In response to the following passage from me,
>>
>> To illustrate my point , consider Marx's discussion in Ch. 6 to his
>> treatments of merchant's capital in Ch. 20 and usury capital in Ch. 36 of
>> Volume III. In both of he latter cases capitalists enjoy the use value of
>> labor power, but *do not* do so by purchasing labor power as a commodity.
Duncan writes:
>I've stayed out of this discussion so far, because I'm puzzled in my own
>mind about it. But this formulation (usurers enjoy the use value of
>labor-power without purchasing it) makes me extremely uncomfortable, and I
>wonder if any of the rest of you share this feeling. Marx put a great deal
>of emphasis on the distinction between labor-power and labor, and viewed
>the discovery of labor-power as his main contribution to the line of
>classical political economy thinking. As I read it, however, labor-power
>comes into real social existence with the wage labor relation: that is one
>reason Marx thought Ricardo and Smith had difficulty disentangling
>labor-power from labor (for example in the labor-commanded vs
>labor-embodied accounts of the LTV). Usurers surely appropriate a surplus
>value, representing a surplus product and surplus labor time, but if they
>are lending, for example, to poor peasants, or sharecroppers, or to
>spendthrift lords of serfs, it doesn't seem to me correct to say they are
>enjoying the use value of labor-power, since there isn't any labor-power
>in those situations, only labor.
I agree with the need for care in using these terms. For example, I usually
add qualifiers to the discussion of usury and merchants' capital, as in the
phrase: "usury capital and merchants' capital extended to small producers."
But here I think I've already introduced a distinction that speaks to the
source of Duncan's discomfort; Duncan, I wonder if you'd agree.
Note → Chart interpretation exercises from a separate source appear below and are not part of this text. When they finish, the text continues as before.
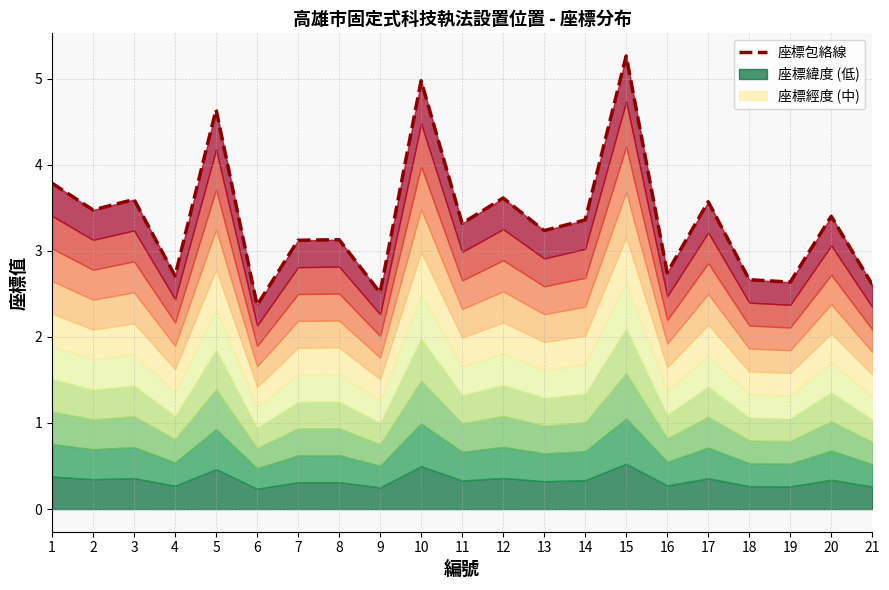

Reading left to right, extract all data points from this chart.

1=3.8	2=3.5	3=3.6	4=2.7	5=4.6	6=2.4	7=3.1	8=3.1	9=2.5	10=5.0	11=3.3	12=3.6	13=3.2	14=3.4	15=5.3	16=2.7	17=3.6	18=2.7	19=2.6	20=3.4	21=2.6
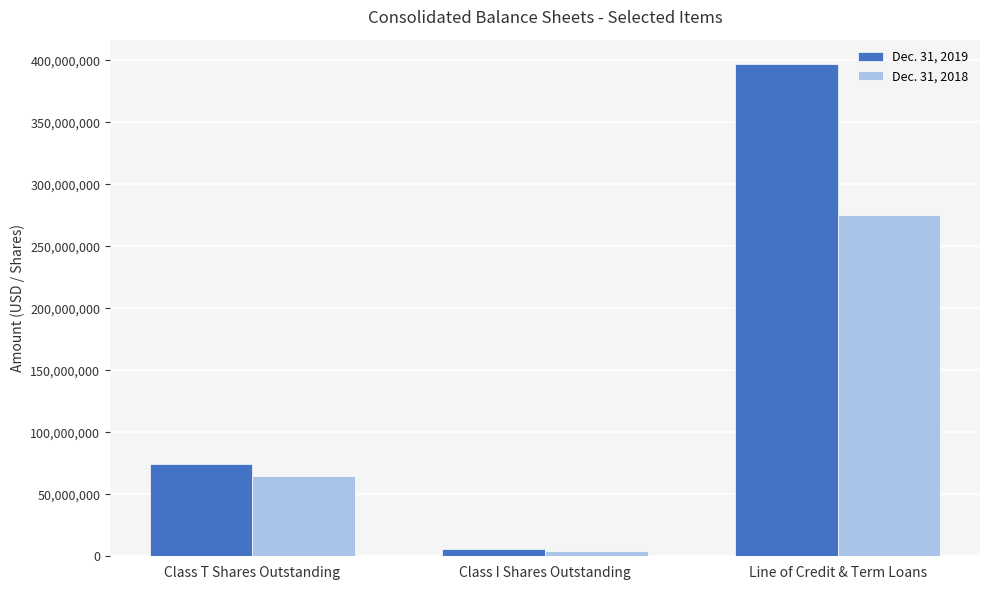

Which category has the highest value in the Dec. 31, 2018 series?

Line of Credit & Term Loans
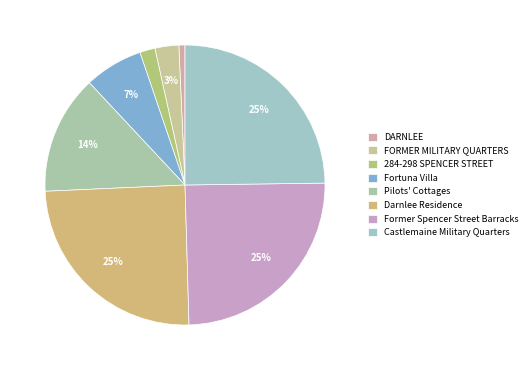

How many segments does this pie chart have?

8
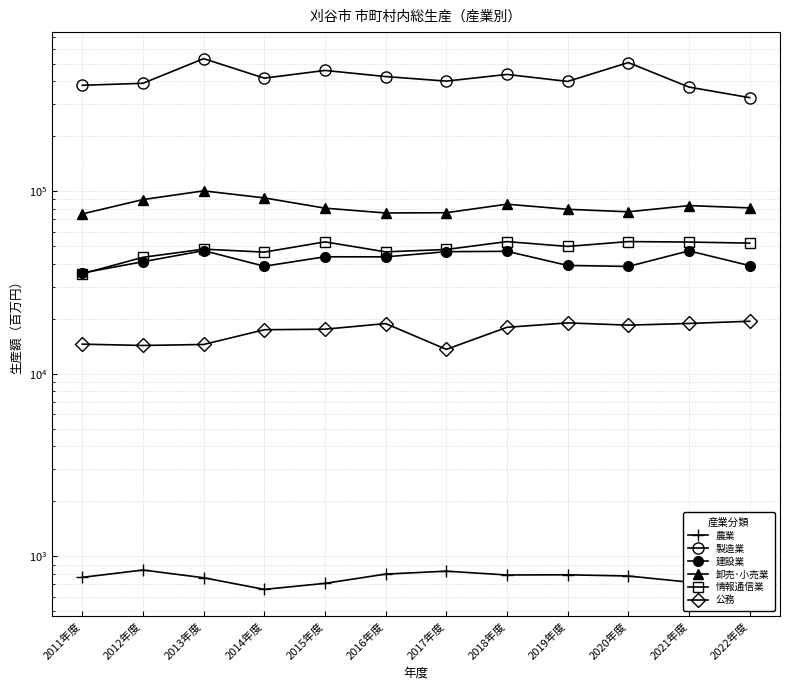

At which category is the sum across all series the highest?

2013年度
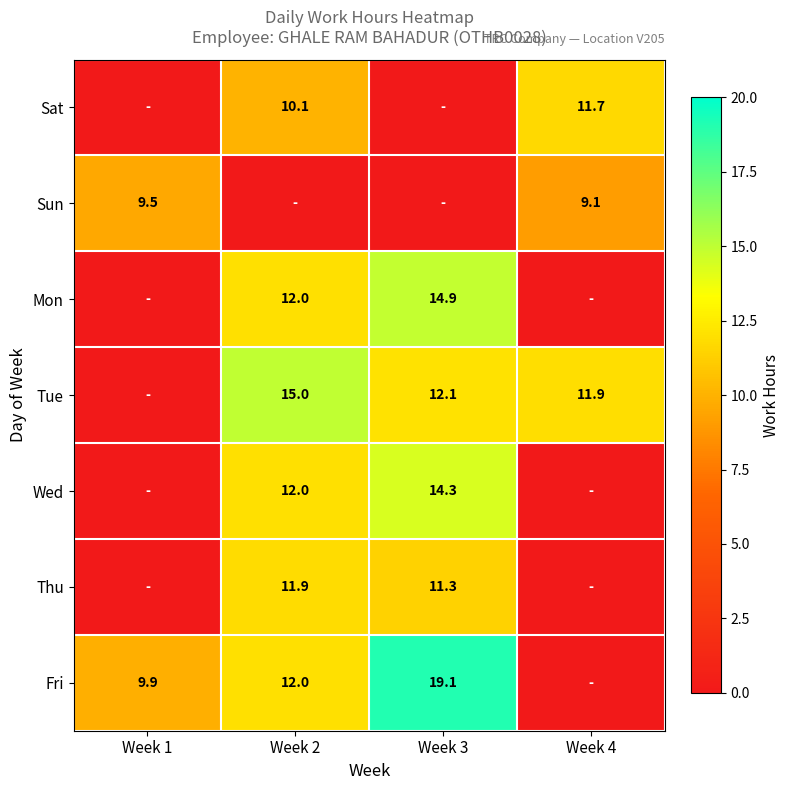

What is the sum of the Wed values at Week 3 and Week 2?

26.3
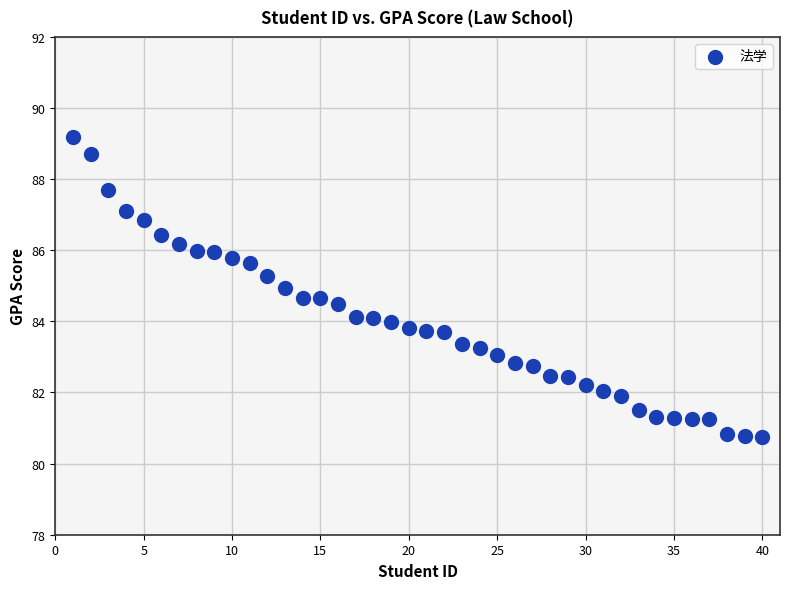

What is the range of X values (max minus min)?

39.0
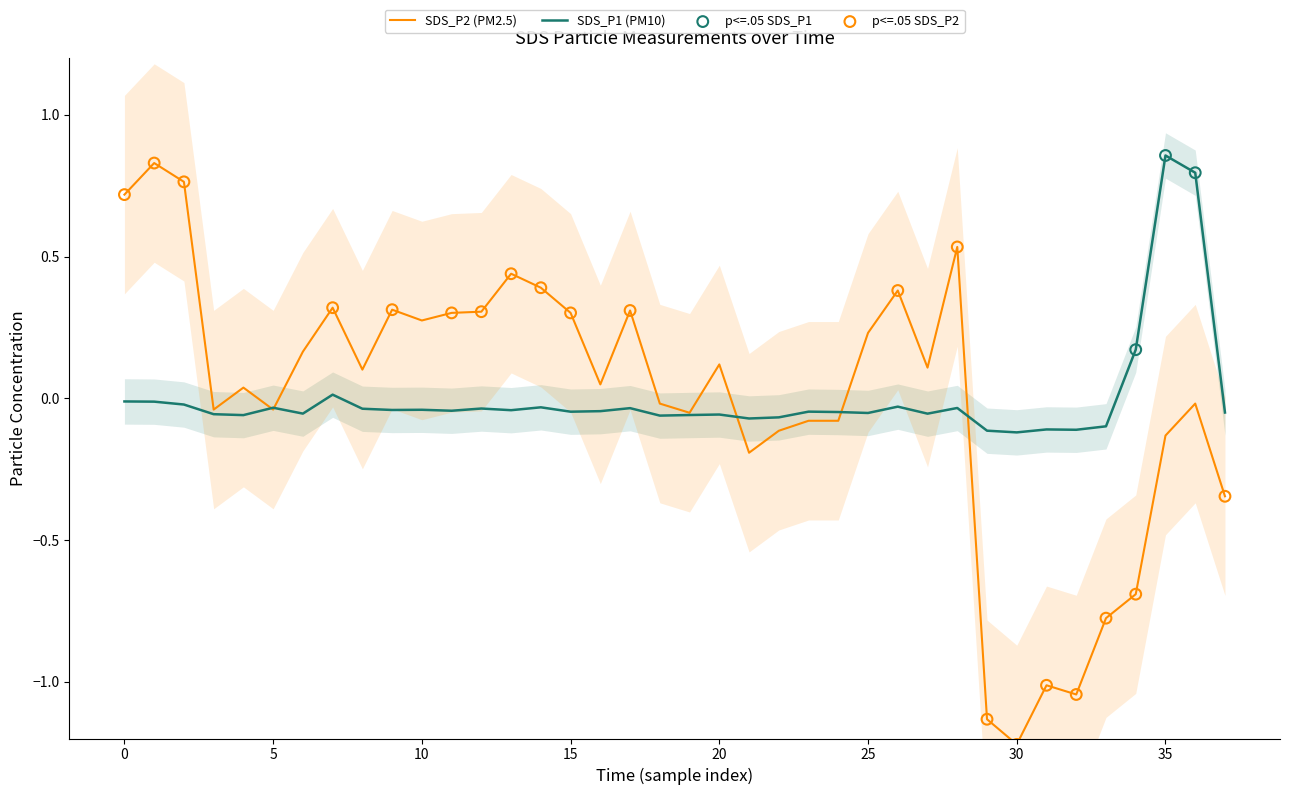

What are all the series names shown in the legend?

SDS_P1, SDS_P2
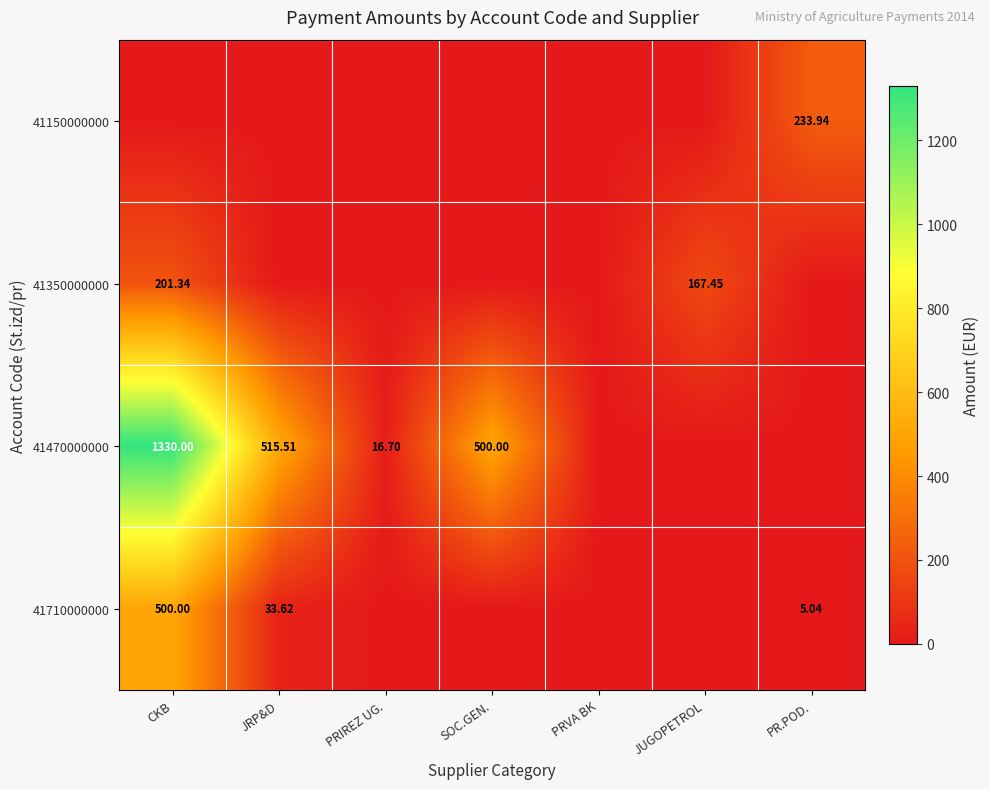

Rank the series at PRIREZ UG. from lowest to highest value.

41150000000, 41350000000, 41710000000, 41470000000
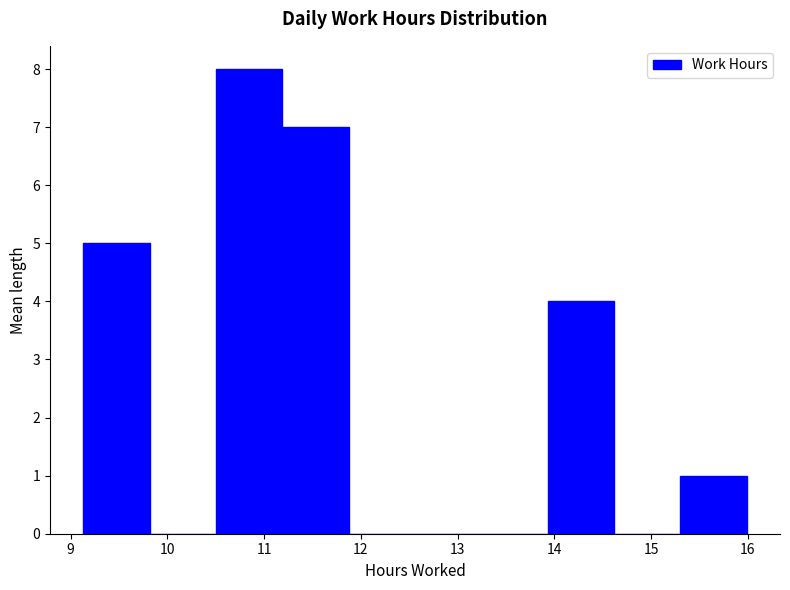

Reading left to right, list every bar in this chart as the range it spans on the x-axis followed by its height. Neither the bar edges nor the heights are printed on the chart, so give them approximately, as read against the axes.

9.1 to 9.8: 5
9.8 to 10.5: 0
10.5 to 11.2: 8
11.2 to 11.9: 7
11.9 to 12.6: 0
12.6 to 13.2: 0
13.2 to 13.9: 0
13.9 to 14.6: 4
14.6 to 15.3: 0
15.3 to 16.0: 1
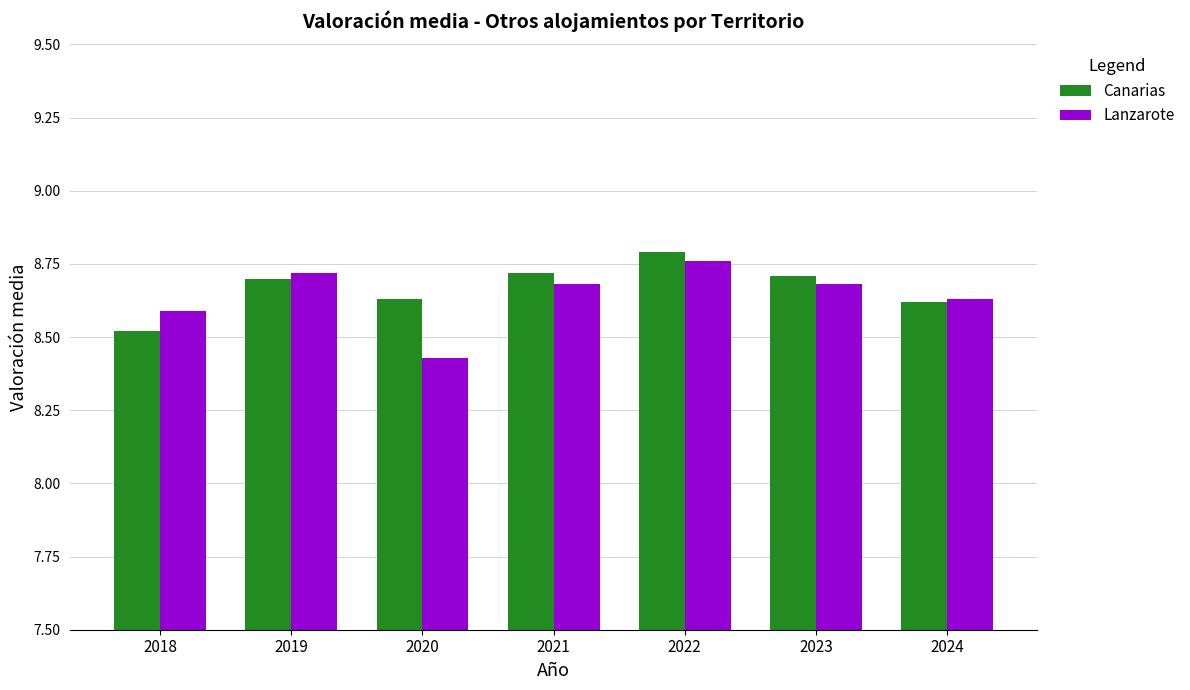

What is the total value across all series at 2020?

17.1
The
distinction is between "labor power" understood as simply the capacity to
labor, and the *commodity* labor power, i.e., the condition in which the
capacity to labor, and *only* the capacity to labor, is the basis of
exchange between capitalists and workers.
Re the former: I don't see how one could follow Marx's usage and still say,
re "lending...to poor peasants, or sharecroppers" [spendthrift lords, I
think, fall in a different category], that "there isn't any labor-power in
those situations, only labor." This seems definitionally impossible, since
Marx means by labor-power "the aggregate of those mental and physical
capabilities existing in the physical form, the living personality, of a
human being, capabilities which he sets in motion **whenever he produces a
use-value of any kind.**" [I, 271, Penguin; emphasis added] By this
definition, labor necessarily implies the expression or expenditure of labor
power.
Re the latter: however, one can have labor, and therefore the use-value of
labor-power, without purchasing labor-power *as a commodity*, maintaining
the distinction Duncan suggests above. For what it's worth, I think the key
to Marx's discovery as it pertains to his critique of the classical school
is his distinction between the exchange value of the *commodity*
"labor-power" and its use-value, labor, a distinction that is maintained in
my usage.
However, I'm open to suggestions as to appropriate terminology. Perhaps
speaking of "the *use-value* of labor power" is potentially misleading,
since "use-value" may imply its complement, "exchange value", which implies
in turn a commodity, and thus muddies the distinction suggested previously.